> DIRECTIONS
A complete, exact copy of the records below is the required result.

> SOURCE DATA
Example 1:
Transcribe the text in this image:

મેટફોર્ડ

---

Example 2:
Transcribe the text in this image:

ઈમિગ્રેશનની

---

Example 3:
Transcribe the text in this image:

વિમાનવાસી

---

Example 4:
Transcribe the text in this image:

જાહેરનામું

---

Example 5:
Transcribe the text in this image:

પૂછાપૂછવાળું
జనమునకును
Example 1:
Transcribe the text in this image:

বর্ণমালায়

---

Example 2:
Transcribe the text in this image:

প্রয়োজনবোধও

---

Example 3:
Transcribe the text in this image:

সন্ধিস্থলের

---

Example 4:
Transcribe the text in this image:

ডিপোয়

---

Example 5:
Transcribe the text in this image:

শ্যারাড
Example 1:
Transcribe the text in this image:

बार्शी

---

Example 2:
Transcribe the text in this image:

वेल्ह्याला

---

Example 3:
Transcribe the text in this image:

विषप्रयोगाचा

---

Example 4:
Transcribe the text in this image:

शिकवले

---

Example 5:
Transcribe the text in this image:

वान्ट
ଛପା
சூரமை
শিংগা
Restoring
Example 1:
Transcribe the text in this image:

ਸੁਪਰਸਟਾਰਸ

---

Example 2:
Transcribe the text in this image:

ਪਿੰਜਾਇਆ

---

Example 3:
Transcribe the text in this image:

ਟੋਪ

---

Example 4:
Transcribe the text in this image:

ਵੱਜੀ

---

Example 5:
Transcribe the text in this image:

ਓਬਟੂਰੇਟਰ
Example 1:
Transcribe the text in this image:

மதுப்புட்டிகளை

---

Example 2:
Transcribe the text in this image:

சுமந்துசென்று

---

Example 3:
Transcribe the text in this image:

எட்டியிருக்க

> SOLVED PROBLEM
Example 1:
Transcribe the text in this image:

મેટફોર્ડ

---

Example 2:
Transcribe the text in this image:

ઈમિગ્રેશનની

---

Example 3:
Transcribe the text in this image:

વિમાનવાસી

---

Example 4:
Transcribe the text in this image:

જાહેરનામું

---

Example 5:
Transcribe the text in this image:

પૂછાપૂછવાળું
జనమునకును
Example 1:
Transcribe the text in this image:

বর্ণমালায়

---

Example 2:
Transcribe the text in this image:

প্রয়োজনবোধও

---

Example 3:
Transcribe the text in this image:

সন্ধিস্থলের

---

Example 4:
Transcribe the text in this image:

ডিপোয়

---

Example 5:
Transcribe the text in this image:

শ্যারাড
Example 1:
Transcribe the text in this image:

बार्शी

---

Example 2:
Transcribe the text in this image:

वेल्ह्याला

---

Example 3:
Transcribe the text in this image:

विषप्रयोगाचा

---

Example 4:
Transcribe the text in this image:

शिकवले

---

Example 5:
Transcribe the text in this image:

वान्ट
ଛପା
சூரமை
শিংগা
Restoring
Example 1:
Transcribe the text in this image:

ਸੁਪਰਸਟਾਰਸ

---

Example 2:
Transcribe the text in this image:

ਪਿੰਜਾਇਆ

---

Example 3:
Transcribe the text in this image:

ਟੋਪ

---

Example 4:
Transcribe the text in this image:

ਵੱਜੀ

---

Example 5:
Transcribe the text in this image:

ਓਬਟੂਰੇਟਰ
Example 1:
Transcribe the text in this image:

மதுப்புட்டிகளை

---

Example 2:
Transcribe the text in this image:

சுமந்துசென்று

---

Example 3:
Transcribe the text in this image:

எட்டியிருக்க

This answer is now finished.